• _What to work on_: Write out every line of text in the material below, in order and word for word.
--- START ---
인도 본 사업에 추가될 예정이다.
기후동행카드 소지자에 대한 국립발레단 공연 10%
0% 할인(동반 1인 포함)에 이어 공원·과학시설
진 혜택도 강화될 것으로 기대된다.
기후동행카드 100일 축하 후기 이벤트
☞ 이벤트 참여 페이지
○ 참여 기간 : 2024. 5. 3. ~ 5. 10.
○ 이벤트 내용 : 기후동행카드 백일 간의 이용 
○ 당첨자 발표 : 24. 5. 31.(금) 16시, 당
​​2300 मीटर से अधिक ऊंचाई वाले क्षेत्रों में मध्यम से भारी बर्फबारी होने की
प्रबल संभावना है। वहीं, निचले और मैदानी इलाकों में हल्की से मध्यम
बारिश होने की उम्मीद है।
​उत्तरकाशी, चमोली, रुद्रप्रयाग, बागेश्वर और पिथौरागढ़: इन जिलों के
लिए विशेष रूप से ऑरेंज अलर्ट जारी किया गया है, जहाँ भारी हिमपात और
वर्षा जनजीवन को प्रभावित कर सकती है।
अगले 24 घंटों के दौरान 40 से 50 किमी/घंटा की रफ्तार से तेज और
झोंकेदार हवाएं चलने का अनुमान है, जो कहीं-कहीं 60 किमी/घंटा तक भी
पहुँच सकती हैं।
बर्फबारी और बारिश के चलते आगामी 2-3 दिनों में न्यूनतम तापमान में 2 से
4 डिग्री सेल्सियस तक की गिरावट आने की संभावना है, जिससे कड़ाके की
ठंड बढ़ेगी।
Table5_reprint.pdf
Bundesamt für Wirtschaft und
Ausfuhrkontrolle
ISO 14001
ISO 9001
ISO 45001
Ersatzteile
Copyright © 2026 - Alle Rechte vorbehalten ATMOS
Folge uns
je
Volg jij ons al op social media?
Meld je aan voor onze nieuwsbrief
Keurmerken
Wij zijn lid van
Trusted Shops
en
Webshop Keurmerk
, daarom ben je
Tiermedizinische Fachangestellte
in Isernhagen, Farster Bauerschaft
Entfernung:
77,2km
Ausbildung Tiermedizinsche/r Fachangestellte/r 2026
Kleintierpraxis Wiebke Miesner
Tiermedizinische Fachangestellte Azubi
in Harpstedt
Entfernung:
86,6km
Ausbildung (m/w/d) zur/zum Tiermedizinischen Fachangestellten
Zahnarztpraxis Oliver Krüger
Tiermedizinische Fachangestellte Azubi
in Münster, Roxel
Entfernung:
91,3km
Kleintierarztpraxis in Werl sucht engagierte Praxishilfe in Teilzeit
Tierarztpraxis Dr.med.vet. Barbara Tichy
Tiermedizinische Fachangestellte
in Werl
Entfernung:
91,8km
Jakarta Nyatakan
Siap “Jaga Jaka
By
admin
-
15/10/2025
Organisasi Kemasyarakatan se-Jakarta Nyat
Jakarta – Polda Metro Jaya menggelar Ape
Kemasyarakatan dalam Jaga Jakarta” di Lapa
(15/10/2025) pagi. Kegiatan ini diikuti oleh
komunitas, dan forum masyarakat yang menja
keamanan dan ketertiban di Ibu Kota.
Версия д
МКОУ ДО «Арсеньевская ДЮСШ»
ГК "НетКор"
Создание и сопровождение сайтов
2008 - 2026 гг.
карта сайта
--- END ---
• _Answer to the exercise_:
인도 본 사업에 추가될 예정이다.
기후동행카드 소지자에 대한 국립발레단 공연 10%
0% 할인(동반 1인 포함)에 이어 공원·과학시설
진 혜택도 강화될 것으로 기대된다.
기후동행카드 100일 축하 후기 이벤트
☞ 이벤트 참여 페이지
○ 참여 기간 : 2024. 5. 3. ~ 5. 10.
○ 이벤트 내용 : 기후동행카드 백일 간의 이용 
○ 당첨자 발표 : 24. 5. 31.(금) 16시, 당
​​2300 मीटर से अधिक ऊंचाई वाले क्षेत्रों में मध्यम से भारी बर्फबारी होने की
प्रबल संभावना है। वहीं, निचले और मैदानी इलाकों में हल्की से मध्यम
बारिश होने की उम्मीद है।
​उत्तरकाशी, चमोली, रुद्रप्रयाग, बागेश्वर और पिथौरागढ़: इन जिलों के
लिए विशेष रूप से ऑरेंज अलर्ट जारी किया गया है, जहाँ भारी हिमपात और
वर्षा जनजीवन को प्रभावित कर सकती है।
अगले 24 घंटों के दौरान 40 से 50 किमी/घंटा की रफ्तार से तेज और
झोंकेदार हवाएं चलने का अनुमान है, जो कहीं-कहीं 60 किमी/घंटा तक भी
पहुँच सकती हैं।
बर्फबारी और बारिश के चलते आगामी 2-3 दिनों में न्यूनतम तापमान में 2 से
4 डिग्री सेल्सियस तक की गिरावट आने की संभावना है, जिससे कड़ाके की
ठंड बढ़ेगी।
Table5_reprint.pdf
Bundesamt für Wirtschaft und
Ausfuhrkontrolle
ISO 14001
ISO 9001
ISO 45001
Ersatzteile
Copyright © 2026 - Alle Rechte vorbehalten ATMOS
Folge uns
je
Volg jij ons al op social media?
Meld je aan voor onze nieuwsbrief
Keurmerken
Wij zijn lid van
Trusted Shops
en
Webshop Keurmerk
, daarom ben je
Tiermedizinische Fachangestellte
in Isernhagen, Farster Bauerschaft
Entfernung:
77,2km
Ausbildung Tiermedizinsche/r Fachangestellte/r 2026
Kleintierpraxis Wiebke Miesner
Tiermedizinische Fachangestellte Azubi
in Harpstedt
Entfernung:
86,6km
Ausbildung (m/w/d) zur/zum Tiermedizinischen Fachangestellten
Zahnarztpraxis Oliver Krüger
Tiermedizinische Fachangestellte Azubi
in Münster, Roxel
Entfernung:
91,3km
Kleintierarztpraxis in Werl sucht engagierte Praxishilfe in Teilzeit
Tierarztpraxis Dr.med.vet. Barbara Tichy
Tiermedizinische Fachangestellte
in Werl
Entfernung:
91,8km
Jakarta Nyatakan
Siap “Jaga Jaka
By
admin
-
15/10/2025
Organisasi Kemasyarakatan se-Jakarta Nyat
Jakarta – Polda Metro Jaya menggelar Ape
Kemasyarakatan dalam Jaga Jakarta” di Lapa
(15/10/2025) pagi. Kegiatan ini diikuti oleh
komunitas, dan forum masyarakat yang menja
keamanan dan ketertiban di Ibu Kota.
Версия д
МКОУ ДО «Арсеньевская ДЮСШ»
ГК "НетКор"
Создание и сопровождение сайтов
2008 - 2026 гг.
карта сайта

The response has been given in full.